Return the material exactly, first line through the line containing "[134,114,176,121] sooner. ->", and nothing more. Pictures stay out.

:: Available data ::

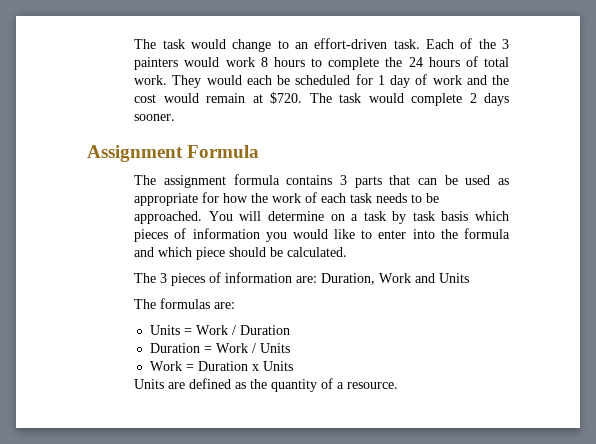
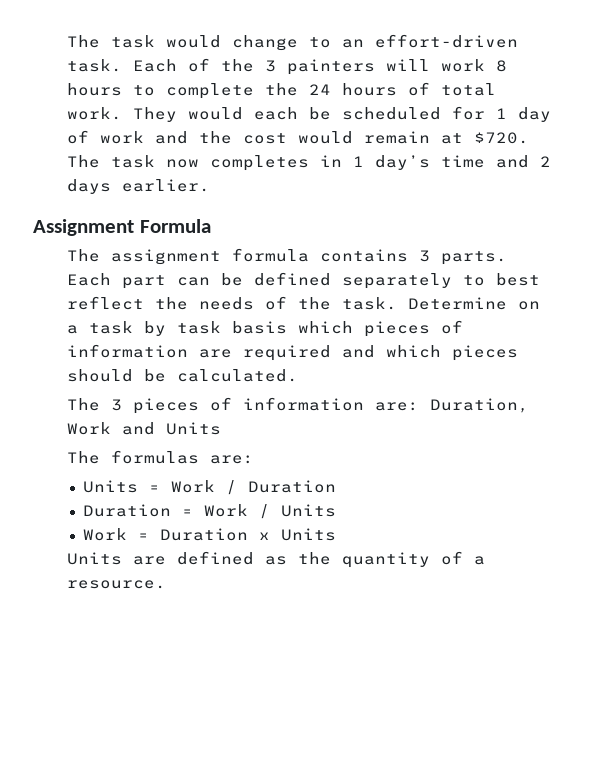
[184,57,220,67] would -> [385,59,430,71] will
[368,93,463,106] would complete -> [165,155,529,171] now completes in 1 day’s time and
[134,114,176,121] sooner. -> [121,179,210,192] earlier.
[354,175,510,188] [134,192,440,206] [134,211,324,224] parts that can be used as appropriate for how the work of each task needs to be approached. You will determine -> [440,251,507,265] [66,272,540,289] [66,296,507,310] parts. Each part can be defined separately to best reflect the needs of the task. Determine
[265,228,511,242] you would like to enter into the formula -> [198,345,331,361] are required
[196,247,226,260] piece -> [451,345,518,361] pieces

:::

#### Your solution:
[184,57,220,67] would -> [385,59,430,71] will
[368,93,463,106] would complete -> [165,155,529,171] now completes in 1 day’s time and
[134,114,176,121] sooner. -> [121,179,210,192] earlier.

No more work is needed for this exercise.